■ Request 1 ■
List the records as numbered lines, leaving out blank lines, from the start of the records up to and including the line with "var sketch = newSketch(context, id".

——————

Okay, okay, I'm late. I know it. But in my defense, it's still Wednesday, dammit. Plus, I promise it was worth the wait. Today I found some good ones, including an update on an earlier entry.
We begin in Iquique, Chile where apparently even a little rain is too much rain. Less than 1/100th of an inch of rain fell Monday and caused power outages and damaged 4,000 roofs. Since the region gets less than .02 inches of rain a year, their homes are not built to take the rain and generally have flat roofs. Kinda takes the fun out the whole experience.
Here's a story worthy of a Japanese monster movie. Nomura's Jellyfish grows up to 6 feet wide and can weigh in at 440 pounds. It's large enough that it clogs the water coolant intakes of nuclear reactors and can devastate fisheries. When they're attacked, they release millions of sperm or eggs, thus resulting in more of the monsters. And they're headed for Japan. Godzilla, eat your heart out.
It pays to be a careful shopper when bargain hunting at your local Goodwill. But usually the most you have to worry about are items in disrepair. Not so at the Arvada, Colorado Goodwill where an employee discovered a Claymore mine. The bomb squad was called and the strip mall where the store was located was evacuated.

——————

■ Request 2 ■
In the news roundup, switch every "rain" to "snow" from "Okay, okay, I'm" up to and including "the whole experience.", and write out that stretch.

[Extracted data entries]
——————

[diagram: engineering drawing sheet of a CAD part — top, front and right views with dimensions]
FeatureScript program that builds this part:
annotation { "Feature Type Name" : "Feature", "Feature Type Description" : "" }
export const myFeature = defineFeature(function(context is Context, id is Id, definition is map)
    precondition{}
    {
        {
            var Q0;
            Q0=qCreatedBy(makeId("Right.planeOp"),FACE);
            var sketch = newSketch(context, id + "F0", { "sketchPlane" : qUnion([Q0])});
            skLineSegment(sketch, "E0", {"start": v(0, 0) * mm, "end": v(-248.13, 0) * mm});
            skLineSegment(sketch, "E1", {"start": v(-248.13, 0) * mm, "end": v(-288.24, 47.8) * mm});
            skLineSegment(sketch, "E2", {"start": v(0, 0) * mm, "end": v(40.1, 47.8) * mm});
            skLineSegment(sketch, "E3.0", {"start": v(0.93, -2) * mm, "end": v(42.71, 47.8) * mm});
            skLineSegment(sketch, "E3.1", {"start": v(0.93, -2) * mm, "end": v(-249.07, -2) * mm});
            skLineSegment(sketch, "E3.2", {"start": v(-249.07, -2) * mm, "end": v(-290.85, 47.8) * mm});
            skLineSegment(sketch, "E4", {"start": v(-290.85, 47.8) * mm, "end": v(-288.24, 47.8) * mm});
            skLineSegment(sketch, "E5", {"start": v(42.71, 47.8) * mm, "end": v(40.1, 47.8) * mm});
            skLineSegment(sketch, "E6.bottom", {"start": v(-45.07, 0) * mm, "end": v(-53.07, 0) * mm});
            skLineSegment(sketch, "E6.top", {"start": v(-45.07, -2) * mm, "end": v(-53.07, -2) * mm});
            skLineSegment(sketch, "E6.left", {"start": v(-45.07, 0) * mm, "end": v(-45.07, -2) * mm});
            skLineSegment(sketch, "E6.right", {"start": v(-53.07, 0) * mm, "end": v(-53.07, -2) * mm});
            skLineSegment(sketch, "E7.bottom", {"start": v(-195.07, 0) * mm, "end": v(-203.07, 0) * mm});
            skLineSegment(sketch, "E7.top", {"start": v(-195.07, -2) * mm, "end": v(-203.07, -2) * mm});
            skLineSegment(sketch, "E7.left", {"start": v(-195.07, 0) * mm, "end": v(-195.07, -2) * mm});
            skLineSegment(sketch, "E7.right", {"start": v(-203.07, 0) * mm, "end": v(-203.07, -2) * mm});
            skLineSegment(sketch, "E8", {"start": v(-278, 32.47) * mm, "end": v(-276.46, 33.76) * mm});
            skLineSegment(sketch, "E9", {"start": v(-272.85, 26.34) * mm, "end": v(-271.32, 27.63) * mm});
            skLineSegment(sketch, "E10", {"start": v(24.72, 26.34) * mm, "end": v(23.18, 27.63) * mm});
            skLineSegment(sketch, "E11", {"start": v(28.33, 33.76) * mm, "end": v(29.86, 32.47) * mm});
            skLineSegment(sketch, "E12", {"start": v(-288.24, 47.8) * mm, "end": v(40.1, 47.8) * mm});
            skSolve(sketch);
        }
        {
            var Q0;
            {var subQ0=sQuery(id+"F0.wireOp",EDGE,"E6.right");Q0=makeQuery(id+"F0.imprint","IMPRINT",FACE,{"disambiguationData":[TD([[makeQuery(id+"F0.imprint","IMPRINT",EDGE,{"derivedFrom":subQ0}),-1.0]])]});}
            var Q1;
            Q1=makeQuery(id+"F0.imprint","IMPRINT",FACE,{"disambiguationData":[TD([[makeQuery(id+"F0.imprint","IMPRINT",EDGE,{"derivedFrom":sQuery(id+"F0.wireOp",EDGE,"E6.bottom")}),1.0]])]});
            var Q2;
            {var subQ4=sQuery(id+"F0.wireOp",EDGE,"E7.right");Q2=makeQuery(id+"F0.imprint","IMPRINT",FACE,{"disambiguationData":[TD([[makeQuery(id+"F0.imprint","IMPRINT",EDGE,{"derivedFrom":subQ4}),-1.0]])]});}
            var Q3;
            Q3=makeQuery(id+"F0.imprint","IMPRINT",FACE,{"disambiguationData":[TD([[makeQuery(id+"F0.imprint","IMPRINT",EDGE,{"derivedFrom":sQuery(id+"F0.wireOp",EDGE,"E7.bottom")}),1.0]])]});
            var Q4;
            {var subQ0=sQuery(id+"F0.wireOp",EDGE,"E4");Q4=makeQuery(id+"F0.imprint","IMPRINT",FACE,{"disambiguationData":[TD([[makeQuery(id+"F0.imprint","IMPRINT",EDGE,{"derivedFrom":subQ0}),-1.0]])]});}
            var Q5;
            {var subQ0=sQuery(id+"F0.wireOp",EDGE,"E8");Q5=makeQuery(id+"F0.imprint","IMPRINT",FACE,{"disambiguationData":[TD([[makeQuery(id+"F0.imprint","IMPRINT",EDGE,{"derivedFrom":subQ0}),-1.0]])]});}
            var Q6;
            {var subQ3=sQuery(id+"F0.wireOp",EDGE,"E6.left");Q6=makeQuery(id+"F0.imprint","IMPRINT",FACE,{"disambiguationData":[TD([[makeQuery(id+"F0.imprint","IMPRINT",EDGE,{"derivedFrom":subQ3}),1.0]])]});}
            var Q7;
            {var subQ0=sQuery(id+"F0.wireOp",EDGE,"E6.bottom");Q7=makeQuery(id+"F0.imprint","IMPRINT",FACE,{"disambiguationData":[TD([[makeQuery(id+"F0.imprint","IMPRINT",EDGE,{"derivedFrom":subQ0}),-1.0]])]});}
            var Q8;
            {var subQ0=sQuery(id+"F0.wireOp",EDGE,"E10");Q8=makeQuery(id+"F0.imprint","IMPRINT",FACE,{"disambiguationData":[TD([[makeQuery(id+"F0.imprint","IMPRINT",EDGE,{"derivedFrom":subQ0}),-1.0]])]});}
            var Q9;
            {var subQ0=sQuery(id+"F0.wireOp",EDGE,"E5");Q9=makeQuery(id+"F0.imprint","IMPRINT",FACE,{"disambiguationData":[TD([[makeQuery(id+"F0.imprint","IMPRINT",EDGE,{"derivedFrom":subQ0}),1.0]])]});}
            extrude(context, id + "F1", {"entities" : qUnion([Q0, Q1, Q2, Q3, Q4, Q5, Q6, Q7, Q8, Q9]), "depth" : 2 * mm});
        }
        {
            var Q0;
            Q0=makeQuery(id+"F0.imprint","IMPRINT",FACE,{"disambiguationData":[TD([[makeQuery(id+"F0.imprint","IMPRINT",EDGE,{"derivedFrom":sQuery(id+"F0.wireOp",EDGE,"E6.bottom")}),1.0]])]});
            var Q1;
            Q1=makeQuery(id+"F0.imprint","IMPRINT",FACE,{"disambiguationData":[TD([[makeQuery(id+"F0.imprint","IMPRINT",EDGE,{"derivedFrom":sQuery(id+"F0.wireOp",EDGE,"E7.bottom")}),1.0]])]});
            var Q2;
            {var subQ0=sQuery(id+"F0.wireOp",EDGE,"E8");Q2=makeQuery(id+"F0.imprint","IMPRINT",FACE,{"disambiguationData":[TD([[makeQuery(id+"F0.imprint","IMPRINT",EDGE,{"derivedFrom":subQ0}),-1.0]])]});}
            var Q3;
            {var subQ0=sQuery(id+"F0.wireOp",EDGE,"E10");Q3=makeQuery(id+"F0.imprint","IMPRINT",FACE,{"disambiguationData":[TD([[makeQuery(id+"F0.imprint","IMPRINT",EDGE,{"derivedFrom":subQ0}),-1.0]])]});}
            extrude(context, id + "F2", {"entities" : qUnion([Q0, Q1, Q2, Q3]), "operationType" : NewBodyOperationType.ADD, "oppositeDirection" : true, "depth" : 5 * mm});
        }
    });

——————

■ Exercise response 1 ■
1. [diagram: engineering drawing sheet of a CAD part — top, front and right views with dimensions]
2. FeatureScript program that builds this part:
3. annotation { "Feature Type Name" : "Feature", "Feature Type Description" : "" }
4. export const myFeature = defineFeature(function(context is Context, id is Id, definition is map)
5.     precondition{}
6.     {
7.         {
8.             var Q0;
9.             Q0=qCreatedBy(makeId("Right.planeOp"),FACE);
10.             var sketch = newSketch(context, id + "F0", { "sketchPlane" : qUnion([Q0])});

■ Exercise response 2 ■
Okay, okay, I'm late. I know it. But in my defense, it's still Wednesday, dammit. Plus, I promise it was worth the wait. Today I found some good ones, including an update on an earlier entry.
We begin in Iquique, Chile where apparently even a little snow is too much snow. Less than 1/100th of an inch of snow fell Monday and caused power outages and damaged 4,000 roofs. Since the region gets less than .02 inches of snow a year, their homes are not built to take the snow and generally have flat roofs. Kinda takes the fun out the whole experience.